Astro shares hurt by Netflix’s entry and weaker ringgit

More competition: An Astro Malaysia Holdings Bhd signage stands beside a satellite dish at the broadcaster’s headquarters in Kuala Lumpur. An analyst felt Astro’s share price has dropped due to entry of more players in the field. – Bloomberg

SATELLITE pay TV company, Astro Malaysia Holdings Bhd shares have come under pressure in recent weeks and were further bruised after news broke of Netflix’s entry into the country recently.

Astro’s share price has fallen below its IPO price of RM3 to its record low since its listing in October 2012. It closed at RM2.56 on Friday, 15% or 44 sen from its IPO price.

One factor driving Astro’s share price lower is the weaker ringgit. The drop in the local currency against the US dollar means Astro has to cough out more to pay for global content.

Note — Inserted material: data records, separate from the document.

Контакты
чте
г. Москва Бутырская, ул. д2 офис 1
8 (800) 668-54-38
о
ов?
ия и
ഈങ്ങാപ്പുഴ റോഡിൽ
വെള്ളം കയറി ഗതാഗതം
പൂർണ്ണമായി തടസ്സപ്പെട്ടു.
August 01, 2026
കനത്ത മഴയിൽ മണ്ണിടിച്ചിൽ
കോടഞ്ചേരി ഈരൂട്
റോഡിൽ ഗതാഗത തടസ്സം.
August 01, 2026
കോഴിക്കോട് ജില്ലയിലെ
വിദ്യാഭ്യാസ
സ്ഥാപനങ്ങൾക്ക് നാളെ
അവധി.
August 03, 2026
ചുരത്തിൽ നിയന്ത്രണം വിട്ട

Astro content cost for three months (third quarter) ending October 31, 2015 was RM427mil, which accounts for 38% of its revenue. It was 1% higher than the earlier quarter. According to reports, Astro has hedged its foreign currency exposure but not all of it.

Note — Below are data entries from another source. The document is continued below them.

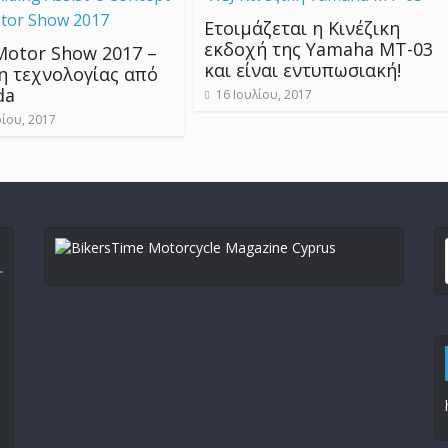
Ετοιμάζεται η Κινέζικη
εκδοχή της Yamaha MT-03
Motor Show 2017 –
και είναι εντυπωσιακή!
η τεχνολογίας από
da
16 Ιουλίου, 2017
ίου, 2017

This year Astro’s content cost is likely to be higher as there are two major “live’’ sporting events it will bring in for its viewers. They are the Euro 2016 and Olympics, and the rights for the next three seasons of the BPL will likely be higher.

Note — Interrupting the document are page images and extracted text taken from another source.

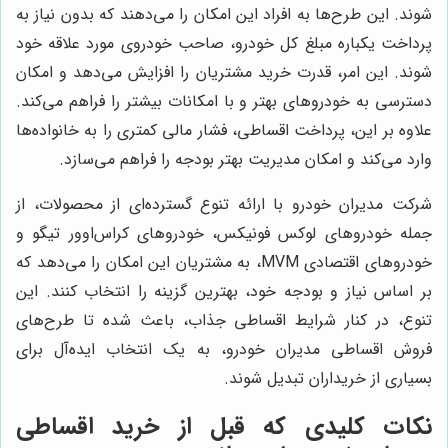
شوند. این طرح‌ها به افراد این امکان را می‌دهند که بدون نیاز به
پرداخت یکباره مبلغ کل خودرو، صاحب خودروی مورد علاقه خود
شوند. این امر، قدرت خرید مشتریان را افزایش می‌دهد و امکان
دسترسی به خودروهای بهتر و با امکانات بیشتر را فراهم می‌کند.
علاوه بر این، پرداخت اقساطی، فشار مالی کمتری را به خانواده‌ها
وارد می‌کند و امکان مدیریت بهتر بودجه را فراهم می‌سازد.
شرکت مدیران خودرو با ارائه تنوع گسترده‌ای از محصولات، از
جمله خودروهای لوکس فونیکس، خودروهای کراس‌اوور تیگو و
خودروهای اقتصادی MVM، به مشتریان این امکان را می‌دهد که
بر اساس نیاز و بودجه خود، بهترین گزینه را انتخاب کنند. این
تنوع، در کنار شرایط اقساطی جذاب، باعث شده تا طرح‌های
فروش اقساطی مدیران خودرو، به یک انتخاب ایده‌آل برای
بسیاری از خریداران تبدیل شوند.
نکات کلیدی که قبل از خرید اقساطی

“They will be paying more in content this year, also due to the weaker ringgit,’’ says an analyst.

She felt the share price drop was for now seen as a “knee jerk’’ reaction to the entry of more players in the field, but she also cautioned that “Astro will have to do something about it.’’

“No doubt they have local content and their stronghold is the “live’’ sporting events content, but this is a real threat, though long term, and that needs to be addressed. The sooner they address it, the better it will be,’’ she adds.

What is adding pressure to Astro is the growing number of online streaming companies that have emerged as a threat to traditional homegrown TV companies.

Netflix is a big name globally and on Jan 6 came to Malaysia offering streaming services at attractive pricing.

A few months earlier, iflix, a similar set up like Netflix, entered the market place. Its offering is now available on Telekom Malaysia Bhd’s HyppTV.

But what companies like Netflix have yet to do is standardise their content with that in the United States as that is what viewers here want.

What is in Astro’s favour is its local content strategy apart from its screening of live sports.

“That is why Astro needs to keep paying for live sports content as that it is its real differentiator from the rest of the pack including the online streaming boys,’’ said the analyst.

The growth areas for Astro remains Njoy, premium subscribers and adex, she adds.

“Eventually it will get to head-on competition,’’ adds another analyst.

And the sooner Netflix gets the standardisation of content sorted there will be more interest in their offering, said an industry executive.

Astro has 4.7 million subscribers as at end October, 2015 or 66% of total households in the country.

Maybank IB Research in its report does not believes that the arrival of Netflix in Malaysia will change the Malaysian TV competitive landscape due to its lack of vernacular content and weak value proposition.

It adds there is the incumbents’ live content.

Astro is expected to announce its results for financial year ending Jan 31, 2016 in March and analysts are expecting a 10% growth in its core earnings per share (EPS) to 12% from 10% previously. For 2017 the expectation is 14% EPS.

The average revenue per user per month is projected to rise marginally to RM99.50 from RM99 as at full year 2016.

Astro remains a “buy” stock for 14 broking houses for now. Only two have a “sell’’ call and 9 a “hold’ call, according to Bloomberg estimates. The target price listed there remains at RM3.26.